CERNBox: the data hub for data analysis


2016 (San Francisco, Oct 2016)


J. Moscicki et al.

A new approach to providing scientific computing services is currently investigated at CERN. It combines solid existing components and services (EOS Storage, CERNBox Cloud Sync&Share layer, ROOT Analysis Framework) with rising new technologies (Jupyter Notebooks) to create a unique environment for Interactive Data Science, Scientific Computing and Education Applications.

EOS is the main disk storage system handling LHC data in the 100PB range. CERNBox offers a convenient sync&share layer and it is available everywhere: web, desktop and mobile. The Jupyter Notebook is a web application that allows users to create and share documents that contain live code, equations, visualizations and explanatory text. ROOT is a modular scientific software framework which provides the functionality to deal with big data processing, statistical analysis, visualisation and storage.

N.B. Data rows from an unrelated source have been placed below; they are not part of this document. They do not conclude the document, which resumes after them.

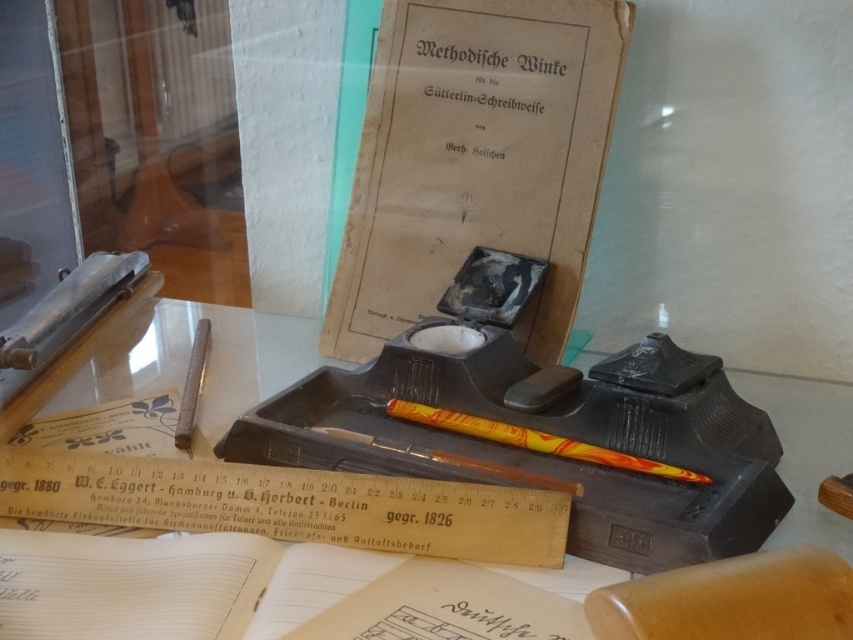
Between point (68, 515) and point (802, 524), which one is positioned in front?

Point (802, 524) is in front.

Does wooden ruler at lower center have a lesser height compared to matte black inkwell at center?

Yes, wooden ruler at lower center is shorter than matte black inkwell at center.

This screenshot has width=853, height=640. What do you see at coordinates (288, 504) in the screenshot?
I see `wooden ruler at lower center` at bounding box center [288, 504].

Find the location of a particular element. Image resolution: width=853 pixels, height=640 pixels. wooden ruler at lower center is located at coordinates (288, 504).

Is wooden ruler at lower center wider than marbled yellow-orange pencil at center?

Yes.

Does wooden ruler at lower center have a smaller size compared to marbled yellow-orange pencil at center?

No, wooden ruler at lower center is not smaller than marbled yellow-orange pencil at center.

Between point (154, 492) and point (416, 410), which one is positioned behind?

The point (416, 410) is behind.

What are the coordinates of `wooden ruler at lower center` in the screenshot? It's located at (288, 504).

From the picture: Can you confirm if matte black inkwell at center is wider than marbled yellow-orange pencil at center?

In fact, matte black inkwell at center might be narrower than marbled yellow-orange pencil at center.

You are a GUI agent. You are given a task and a screenshot of the screen. Output one action in this format:
    pyautogui.click(x=<x>, y=<y>)
    Task: Click on the matte black inkwell at center
    The height and width of the screenshot is (640, 853).
    Given the screenshot: What is the action you would take?
    pyautogui.click(x=187, y=358)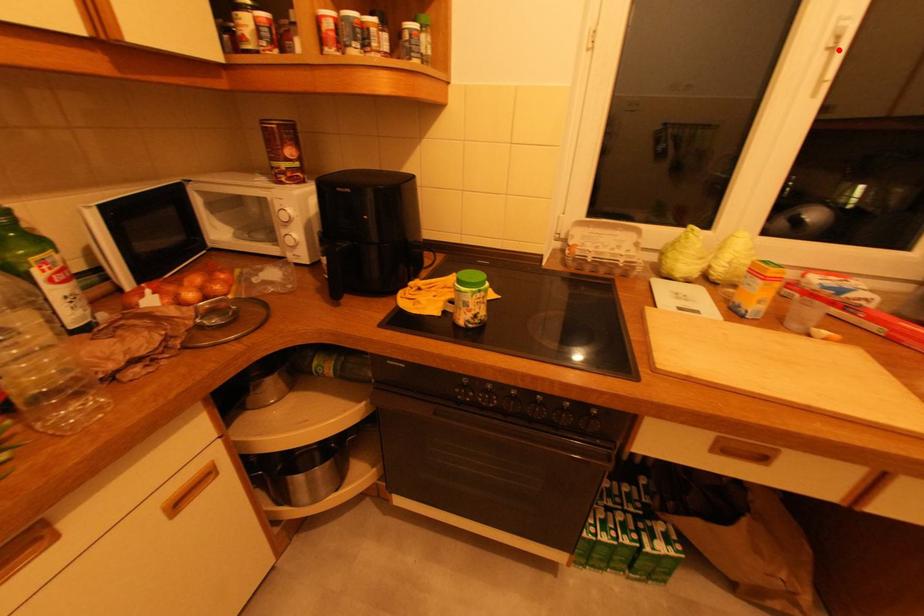
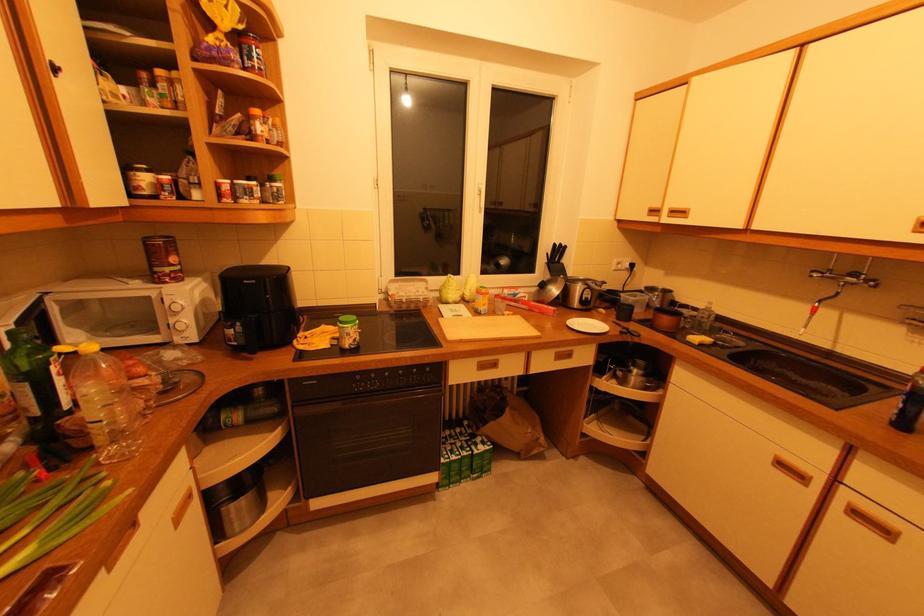
Where in the second image is the point corresponding to the highlighted location from the first image?

(482, 196)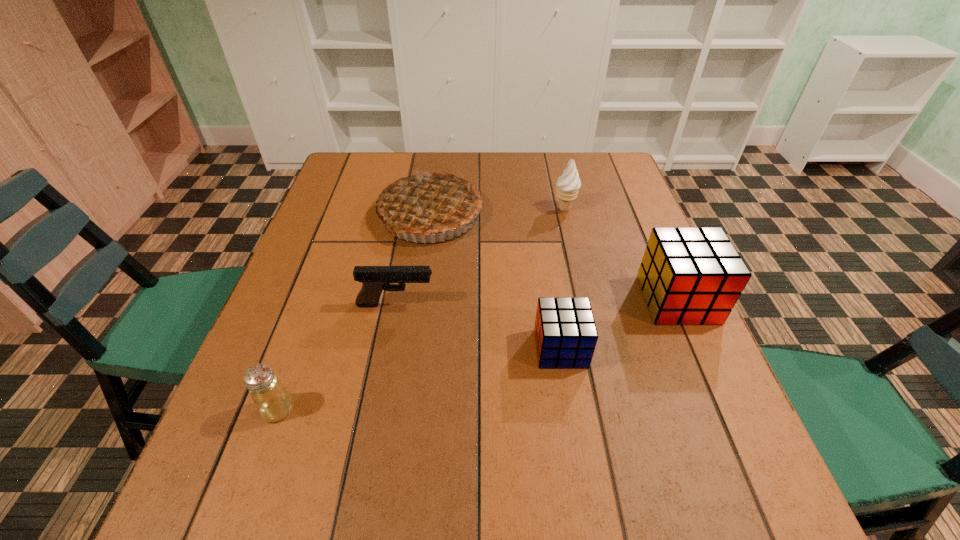
The height and width of the screenshot is (540, 960). Identify the location of the shorter cube. (565, 332).

Image resolution: width=960 pixels, height=540 pixels. In order to click on the left cube in this screenshot , I will do `click(565, 332)`.

The height and width of the screenshot is (540, 960). What are the coordinates of `the right cube` in the screenshot? It's located at [x=688, y=275].

Identify the location of the taller cube. This screenshot has width=960, height=540. (688, 275).

At what (x,y) coordinates should I click in order to perform the action: click on pie. Please return your answer as a coordinate pair (x, y). Looking at the image, I should click on (431, 201).

The width and height of the screenshot is (960, 540). What are the coordinates of `icecream` in the screenshot? It's located at (568, 184).

This screenshot has width=960, height=540. Identify the location of the nearest object. (273, 402).

The width and height of the screenshot is (960, 540). In order to click on saltshaker in this screenshot , I will do `click(273, 402)`.

Find the location of a particular element. The width and height of the screenshot is (960, 540). pistol is located at coordinates (374, 279).

The height and width of the screenshot is (540, 960). What are the coordinates of `vacant space located 0.200m on the back of the shorter cube` in the screenshot? It's located at (547, 265).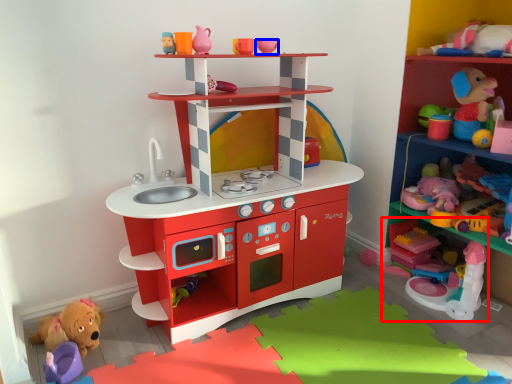
Question: Which object is further to the camera taking this photo, toy (highlighted by a red box) or toy (highlighted by a blue box)?

Choices:
 (A) toy
 (B) toy

Answer: (A)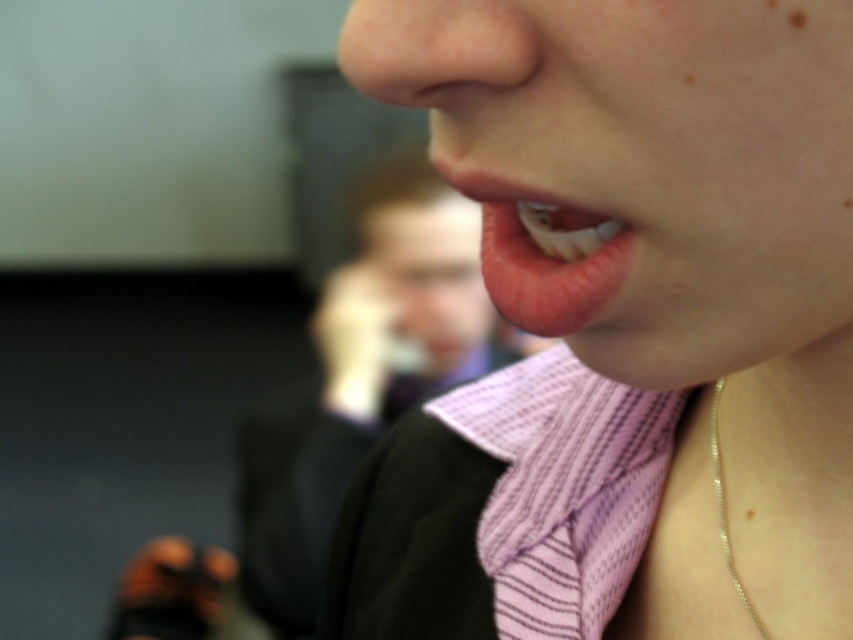
Question: Does pink striped shirt at center have a larger size compared to pink glossy lips at center?

Choices:
 (A) yes
 (B) no

Answer: (A)

Question: Which of the following is the farthest from the observer?

Choices:
 (A) (758, 628)
 (B) (556, 264)
 (C) (340, 371)
 (D) (805, 13)

Answer: (C)

Question: Considering the real-world distances, which object is farthest from the brown matte freckle at upper right?

Choices:
 (A) pink striped shirt at center
 (B) pink glossy lips at center
 (C) gold chain at lower right

Answer: (A)

Question: In this image, where is gold chain at lower right located relative to brown matte freckle at upper right?

Choices:
 (A) right
 (B) left

Answer: (A)

Question: Which point is farther to the camera?

Choices:
 (A) (358, 282)
 (B) (498, 220)
 (C) (790, 20)

Answer: (A)

Question: Can you confirm if pink striped shirt at center is thinner than brown matte freckle at upper right?

Choices:
 (A) no
 (B) yes

Answer: (A)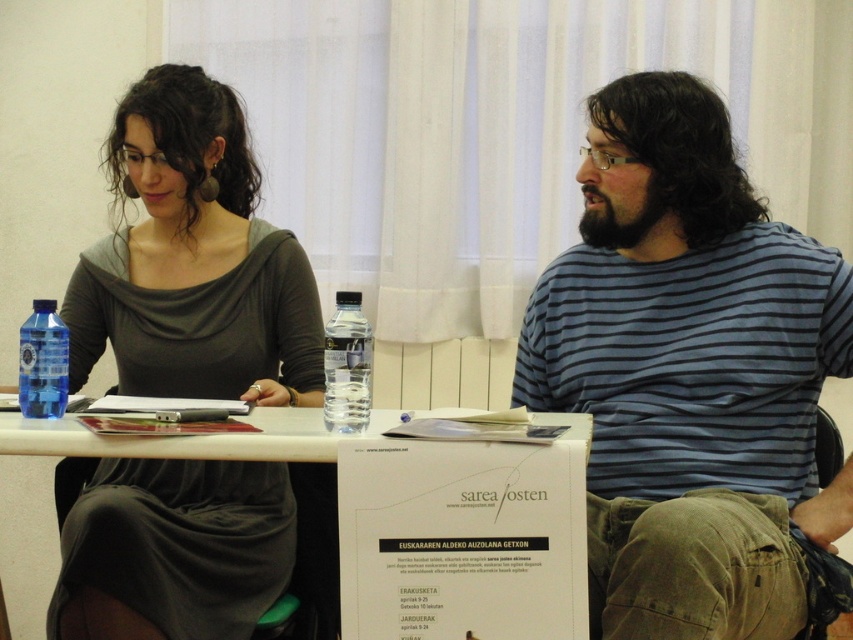
Question: From the image, what is the correct spatial relationship of white paperboard at center in relation to transparent plastic bottle at left?

Choices:
 (A) below
 (B) above

Answer: (A)

Question: Which object is farther from the camera taking this photo?

Choices:
 (A) transparent plastic bottle at left
 (B) white paperboard at center
 (C) matte gray dress at center
 (D) blue striped shirt at center

Answer: (C)

Question: Which point is closer to the camera taking this photo?

Choices:
 (A) (784, 451)
 (B) (112, 156)
 (C) (96, 440)

Answer: (C)

Question: Can you confirm if clear plastic bottle at center is thinner than transparent plastic bottle at left?

Choices:
 (A) yes
 (B) no

Answer: (A)

Question: Does matte gray dress at center have a smaller size compared to clear plastic bottle at center?

Choices:
 (A) yes
 (B) no

Answer: (B)

Question: Which of the following is the farthest from the observer?

Choices:
 (A) (22, 378)
 (B) (592, 394)
 (C) (370, 432)

Answer: (B)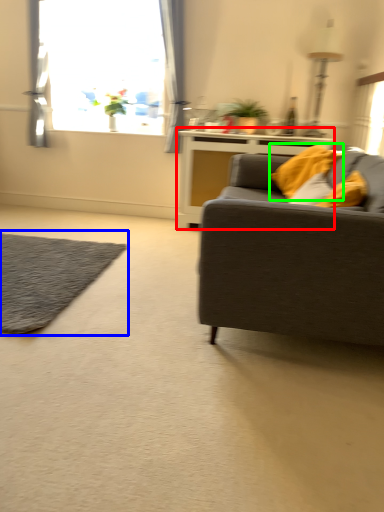
Question: Which object is positioned closest to table (highlighted by a red box)? Select from mat (highlighted by a blue box) and pillow (highlighted by a green box).

Choices:
 (A) mat
 (B) pillow

Answer: (B)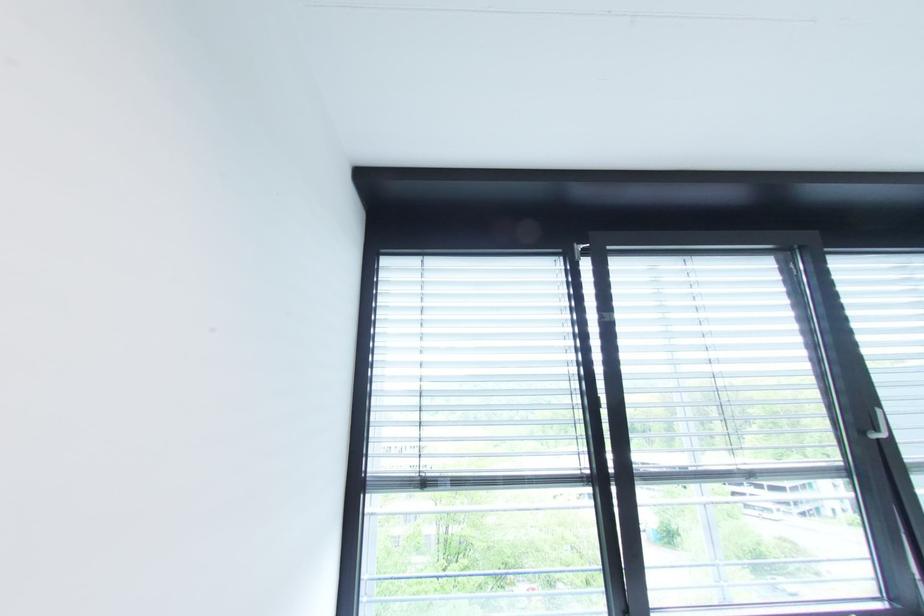
This screenshot has height=616, width=924. In order to click on white window handle in this screenshot , I will do `click(879, 426)`.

The system will be integrated in all major work-flows for scientific computing and with existing scientific data repositories at CERN. File access will be provided using a range of access protocols and tools: physics data analysis applications access CERNBox via xrootd protocol; Jupyter Notebooks interact with the storage via file-system interfaces provided by EOS fuse mounts; Grid jobs use webdav access authenticated with Grid certificates whereas batch jobs may use local Krb5 credentials for authentication. We report on early experience with this technology and applicable use-cases, also in a broader scientific and research context.